Request a
Please summarize the passage about Koch and Dinkins in two sentences.

As early as 1981, Koch feared he would have difficulty carrying a Democratic primary, and conducted an incredibly long public flirtation with the Republican Party to get their nomination. He failed in that and subsequent attempts to get the Republican Party organization to support him. But his campaign manager and chief strategist David Garth was a Republican who almost always worked for Republican candidates, and as time went on Republicans became a higher and higher percentage of the Koch base.

Koch managed to lose the Democratic primary for Mayor to Dinkins in 1989, and never ran for office again. Today he is a de facto Republican spokesman in New York,often campaigning for candidates with Al D'Amato, whom he backed against Chuck Schumer in 1998, when Schumer defeated him. Koch has backed Giulani, Bloomberg, Bush, and countless other Republican candidates.

None of this means that nothing he did as mayor was right. It does indicate, however, that "reform" is an extremely vague term. The Koch Administration was the polar opposite of the Lindsay Administration, and Koch blasted Lindsay, for whom I campaigned as a third party candidate in 1969, repeatedly for his liberalism and heavy spending for the poor. While undoubtedly there were some other "reform" Democrats besides Koch who were Republicans at heart, many were increasingly disillusioned with Koch--a passionate denouncer of Bella Abzug, Allard Lowenstein, Ruth Messinger, Chuck Schumer, and many other progressive Democrats as well as Elizabeth Holtzman--as time went on.

Koch like to call himself a "liberal with sanity." Overtime, this proved to be a rather insane formula for political success within the Democratic Party, as it was an attack against others who considered themselves to be liberals.

Dr. James Q. Wilson

Is a very influential criminologist. Despite the fact that he is the Ronald Reagan Professor of Public Policy at Pepperdine, I use his theories in several of the courses I teach at Penn State and Neumann College. As mentioned above his "broken windows" theory is widely acclaimed. It served as the guiding principle of Mayor Giuliani's New York renasaince.

I offer a friendly amendment...the first and only African-American elected mayor of New York City was, David Norman Dinkins. I think Bernard Dinkins played for the Golden State Warriors.

"Never doubt that a small group of thoughtful committed citizens can change the world. Indeed, it is the only thing that ever has."
— Margaret Mead

Seth

The Wrong Dinkins

Thank you! That's been driving me nuts all day.

Dinkins dramatically increased the size of the NYPD

Which made Guiliani and Bratton's new policing strategies possible. Dinkins doesn't get the credit he deserves for reducing crime in New York and for being decent man who was an inclusive mayor.

Koch had many sides

and he did move increasingly to the right after he left the Mayor's office. His post-Mayoral career was a terrible disappointment to those of us who supported him when he was a liberal, anti-Vietnam War congressman...and at that time a friend of Al Lowenstein. (Caveat: I was under ten in those years and my memory of those years is pretty shaky.)

Provided information
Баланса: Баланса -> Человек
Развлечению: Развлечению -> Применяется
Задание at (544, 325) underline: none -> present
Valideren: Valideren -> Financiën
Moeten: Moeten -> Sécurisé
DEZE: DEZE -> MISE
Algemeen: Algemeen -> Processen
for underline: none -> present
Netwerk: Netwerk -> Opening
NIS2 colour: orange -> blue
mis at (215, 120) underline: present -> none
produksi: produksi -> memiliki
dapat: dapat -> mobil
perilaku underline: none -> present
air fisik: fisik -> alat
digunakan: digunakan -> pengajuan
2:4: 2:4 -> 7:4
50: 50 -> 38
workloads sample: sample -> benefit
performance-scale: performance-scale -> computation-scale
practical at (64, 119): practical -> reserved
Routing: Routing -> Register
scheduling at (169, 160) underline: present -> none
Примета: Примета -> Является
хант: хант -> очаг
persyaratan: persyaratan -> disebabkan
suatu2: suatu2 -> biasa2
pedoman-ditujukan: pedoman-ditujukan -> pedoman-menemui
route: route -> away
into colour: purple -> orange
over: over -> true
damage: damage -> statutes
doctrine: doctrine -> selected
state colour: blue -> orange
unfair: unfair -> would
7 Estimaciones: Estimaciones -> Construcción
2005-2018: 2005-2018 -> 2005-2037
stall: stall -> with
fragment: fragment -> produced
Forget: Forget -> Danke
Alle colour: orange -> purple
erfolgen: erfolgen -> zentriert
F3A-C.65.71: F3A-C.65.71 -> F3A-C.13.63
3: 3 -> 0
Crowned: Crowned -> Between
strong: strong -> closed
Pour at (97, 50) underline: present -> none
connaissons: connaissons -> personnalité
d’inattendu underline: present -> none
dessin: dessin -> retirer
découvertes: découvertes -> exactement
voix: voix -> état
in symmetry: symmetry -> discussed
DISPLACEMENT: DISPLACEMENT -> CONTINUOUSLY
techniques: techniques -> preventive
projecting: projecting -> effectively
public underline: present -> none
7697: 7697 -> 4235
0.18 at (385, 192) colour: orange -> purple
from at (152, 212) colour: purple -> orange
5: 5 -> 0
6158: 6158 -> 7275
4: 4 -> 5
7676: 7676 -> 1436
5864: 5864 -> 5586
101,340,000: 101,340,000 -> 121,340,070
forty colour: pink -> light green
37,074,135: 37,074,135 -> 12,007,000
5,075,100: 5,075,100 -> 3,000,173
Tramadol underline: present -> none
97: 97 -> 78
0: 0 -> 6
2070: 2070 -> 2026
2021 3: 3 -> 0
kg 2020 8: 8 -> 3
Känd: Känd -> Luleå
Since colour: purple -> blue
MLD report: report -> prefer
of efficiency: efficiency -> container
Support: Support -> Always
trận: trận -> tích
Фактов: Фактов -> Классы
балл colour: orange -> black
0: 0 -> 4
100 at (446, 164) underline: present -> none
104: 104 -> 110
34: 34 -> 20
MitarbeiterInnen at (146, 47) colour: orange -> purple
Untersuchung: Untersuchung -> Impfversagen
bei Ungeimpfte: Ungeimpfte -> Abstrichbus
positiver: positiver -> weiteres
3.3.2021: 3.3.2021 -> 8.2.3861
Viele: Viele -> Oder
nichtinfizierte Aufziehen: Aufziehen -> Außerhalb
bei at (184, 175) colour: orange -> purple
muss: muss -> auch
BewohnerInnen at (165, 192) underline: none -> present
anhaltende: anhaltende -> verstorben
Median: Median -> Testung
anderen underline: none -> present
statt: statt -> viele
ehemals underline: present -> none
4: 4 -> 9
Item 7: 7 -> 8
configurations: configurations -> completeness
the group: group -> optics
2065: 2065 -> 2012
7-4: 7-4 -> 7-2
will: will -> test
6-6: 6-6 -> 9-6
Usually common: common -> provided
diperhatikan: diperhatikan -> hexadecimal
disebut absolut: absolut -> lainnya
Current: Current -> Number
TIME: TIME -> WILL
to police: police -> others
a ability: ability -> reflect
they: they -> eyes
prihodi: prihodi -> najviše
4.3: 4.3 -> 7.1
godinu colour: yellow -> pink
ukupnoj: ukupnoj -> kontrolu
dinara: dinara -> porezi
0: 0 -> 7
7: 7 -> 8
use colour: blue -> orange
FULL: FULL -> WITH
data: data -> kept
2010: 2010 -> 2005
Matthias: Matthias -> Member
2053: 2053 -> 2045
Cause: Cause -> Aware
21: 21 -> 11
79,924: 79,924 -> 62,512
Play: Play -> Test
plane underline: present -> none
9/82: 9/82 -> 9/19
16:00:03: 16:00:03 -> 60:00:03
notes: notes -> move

Request b
Copy the stretch of rows from the start of the rows through the line containing "5864: 5864 -> 5586", both ends included, reproducing each line exactly.

Complete response a
Koch courted the Republican Party from as early as 1981, lost the 1989 Democratic mayoral primary to Dinkins, and afterward backed Republican candidates such as Giuliani, Bloomberg, and Bush. The passage also corrects Dinkins's first name to David, credits him with dramatically increasing the size of the NYPD, and notes that James Q. Wilson's "broken windows" theory guided Mayor Giuliani's New York.

Complete response b
Баланса: Баланса -> Человек
Развлечению: Развлечению -> Применяется
Задание at (544, 325) underline: none -> present
Valideren: Valideren -> Financiën
Moeten: Moeten -> Sécurisé
DEZE: DEZE -> MISE
Algemeen: Algemeen -> Processen
for underline: none -> present
Netwerk: Netwerk -> Opening
NIS2 colour: orange -> blue
mis at (215, 120) underline: present -> none
produksi: produksi -> memiliki
dapat: dapat -> mobil
perilaku underline: none -> present
air fisik: fisik -> alat
digunakan: digunakan -> pengajuan
2:4: 2:4 -> 7:4
50: 50 -> 38
workloads sample: sample -> benefit
performance-scale: performance-scale -> computation-scale
practical at (64, 119): practical -> reserved
Routing: Routing -> Register
scheduling at (169, 160) underline: present -> none
Примета: Примета -> Является
хант: хант -> очаг
persyaratan: persyaratan -> disebabkan
suatu2: suatu2 -> biasa2
pedoman-ditujukan: pedoman-ditujukan -> pedoman-menemui
route: route -> away
into colour: purple -> orange
over: over -> true
damage: damage -> statutes
doctrine: doctrine -> selected
state colour: blue -> orange
unfair: unfair -> would
7 Estimaciones: Estimaciones -> Construcción
2005-2018: 2005-2018 -> 2005-2037
stall: stall -> with
fragment: fragment -> produced
Forget: Forget -> Danke
Alle colour: orange -> purple
erfolgen: erfolgen -> zentriert
F3A-C.65.71: F3A-C.65.71 -> F3A-C.13.63
3: 3 -> 0
Crowned: Crowned -> Between
strong: strong -> closed
Pour at (97, 50) underline: present -> none
connaissons: connaissons -> personnalité
d’inattendu underline: present -> none
dessin: dessin -> retirer
découvertes: découvertes -> exactement
voix: voix -> état
in symmetry: symmetry -> discussed
DISPLACEMENT: DISPLACEMENT -> CONTINUOUSLY
techniques: techniques -> preventive
projecting: projecting -> effectively
public underline: present -> none
7697: 7697 -> 4235
0.18 at (385, 192) colour: orange -> purple
from at (152, 212) colour: purple -> orange
5: 5 -> 0
6158: 6158 -> 7275
4: 4 -> 5
7676: 7676 -> 1436
5864: 5864 -> 5586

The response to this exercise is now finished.